Jack Miles
Jack Miles | |
---|---|
Born | John Russiano Miles July 30, 1942 Chicago, Illinois, US |
Pen name | Jack |
Occupation | Scholar, Author, Writer, Editor, Professor |
Language | English |
Education | Xavier University; Pontifical Gregorian University; Hebrew University |
Alma mater | Harvard University |
Genres | religion, literature, the Bible, public policy, book reviews, art criticism |
Notable awards | Guggenheim Fellowship; Pulitzer Prize; MacArthur Fellowship. |
Website | |
www |
John R. Miles (born July 30, 1942) is an American author. He is a winner of the Pulitzer Prize,[1] a Guggenheim Fellowship[2] and the MacArthur Fellowship.[3] His writings on religion, politics, and culture have appeared in numerous national publications, including The Atlantic Monthly, The New York Times, The Boston Globe, The Washington Post, Los Angeles Times, and Commonweal Magazine.[4]
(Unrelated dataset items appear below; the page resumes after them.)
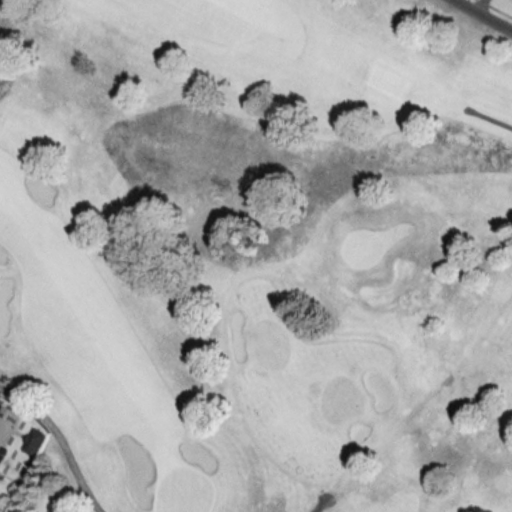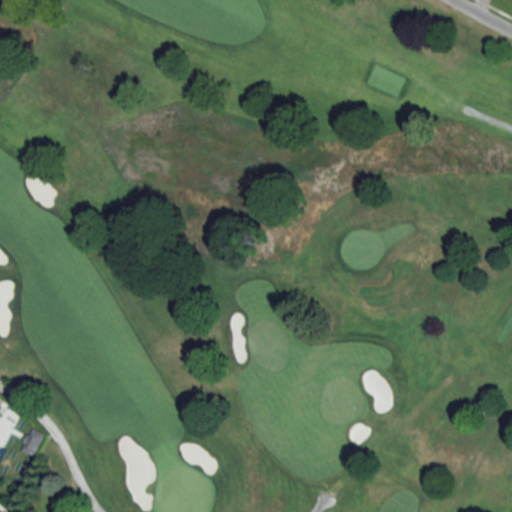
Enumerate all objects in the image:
road: (481, 14)
road: (489, 118)
park: (254, 257)
road: (59, 441)
road: (315, 504)
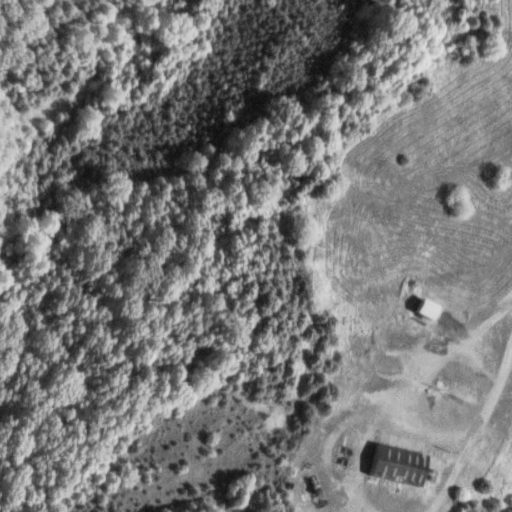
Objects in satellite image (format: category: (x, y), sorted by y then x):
building: (426, 307)
road: (382, 393)
road: (481, 449)
building: (399, 464)
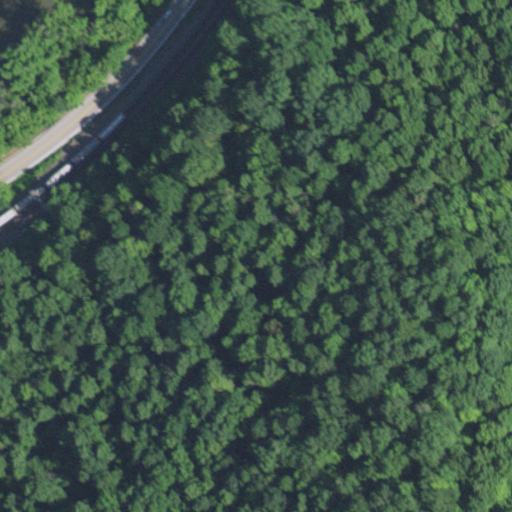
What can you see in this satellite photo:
river: (21, 21)
road: (101, 98)
railway: (124, 126)
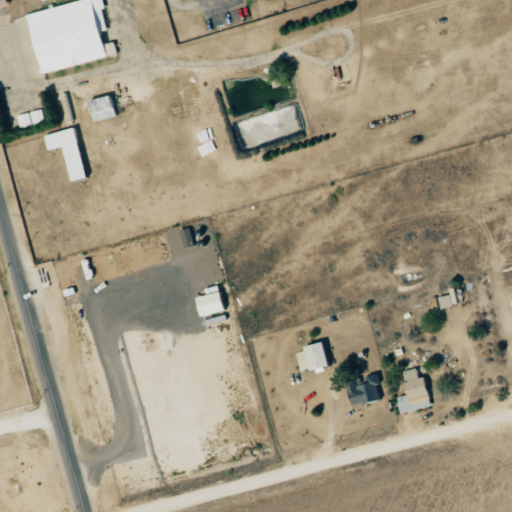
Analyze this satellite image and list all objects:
building: (1, 0)
building: (45, 0)
building: (75, 34)
road: (221, 65)
building: (106, 108)
building: (73, 151)
building: (215, 303)
road: (45, 347)
building: (322, 356)
building: (417, 393)
road: (332, 463)
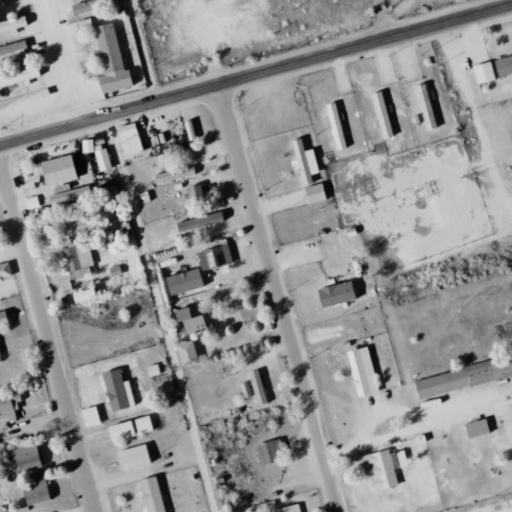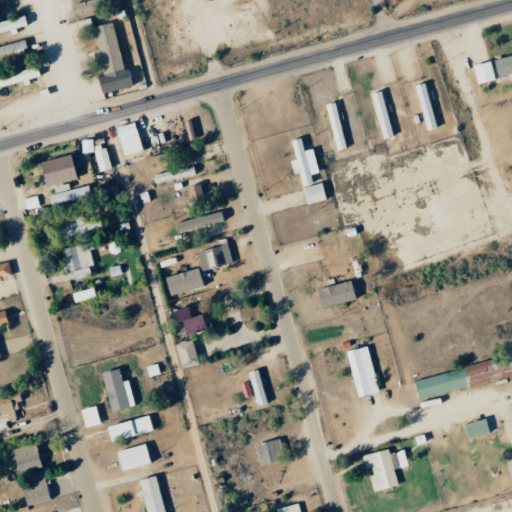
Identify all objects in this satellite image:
building: (2, 0)
building: (81, 7)
road: (377, 19)
building: (11, 25)
building: (103, 46)
building: (11, 48)
road: (66, 60)
building: (502, 64)
road: (255, 72)
building: (481, 72)
building: (17, 76)
building: (112, 81)
building: (379, 114)
building: (333, 126)
building: (100, 159)
building: (301, 162)
building: (55, 170)
building: (172, 174)
building: (193, 191)
building: (312, 193)
building: (66, 194)
building: (198, 222)
building: (73, 227)
building: (213, 256)
building: (75, 261)
building: (4, 270)
building: (181, 282)
building: (333, 294)
building: (80, 295)
road: (277, 297)
building: (2, 319)
building: (183, 322)
road: (47, 341)
building: (184, 354)
building: (360, 371)
building: (462, 376)
building: (255, 388)
building: (115, 390)
building: (8, 405)
road: (383, 410)
building: (88, 416)
road: (417, 424)
building: (128, 427)
building: (474, 428)
building: (132, 457)
building: (22, 458)
building: (396, 459)
building: (377, 469)
building: (34, 490)
building: (148, 494)
building: (287, 508)
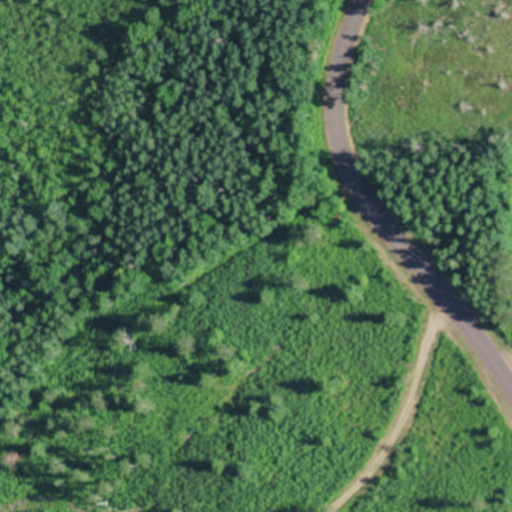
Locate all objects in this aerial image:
road: (381, 209)
road: (107, 402)
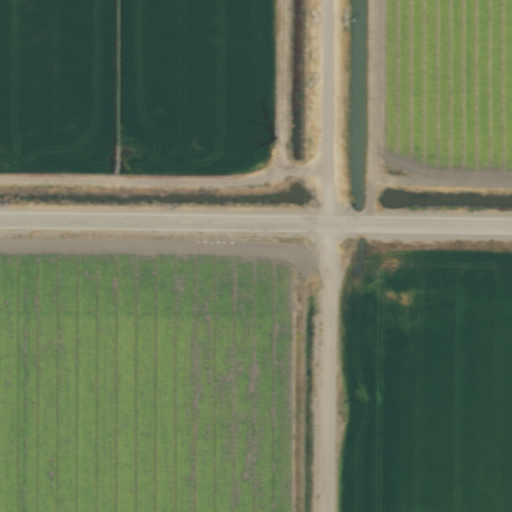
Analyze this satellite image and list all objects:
road: (255, 213)
road: (323, 256)
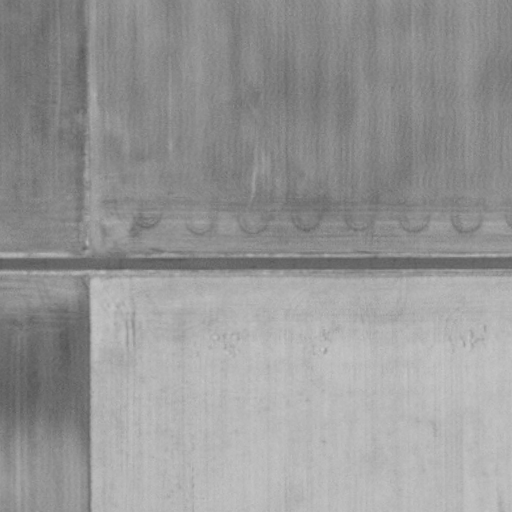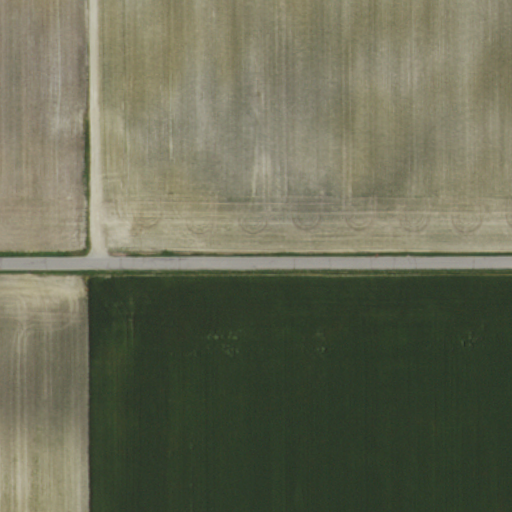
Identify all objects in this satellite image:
road: (255, 261)
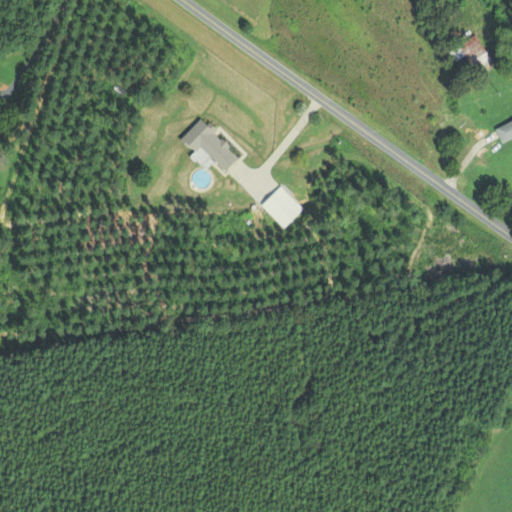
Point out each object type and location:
road: (36, 52)
building: (471, 53)
road: (347, 118)
building: (504, 132)
building: (206, 145)
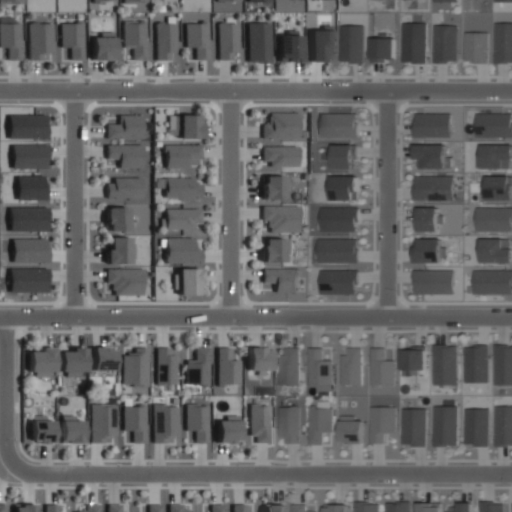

Miles treats his biblical subjects neither as transcendent deities nor historical figures, but as literary protagonists. His first book, God: A Biography, won the Pulitzer Prize for Biography or Autobiography in 1996, and has been translated into sixteen languages.[5] His second book Christ: A Crisis in the Life of God, was named a New York Times Notable Book of 2002.[6] Miles is general editor of the Norton Anthology of World Religions (November 2014).[7] Miles' book God in the Qur'an was published in 2018, the third in his God in Three Classic Scriptures series.[8] Miles' next related book is Religion as We Know It: An Origin Story, (Nov. 12, 2019) which examines when religion became a distinct area of thought.[9]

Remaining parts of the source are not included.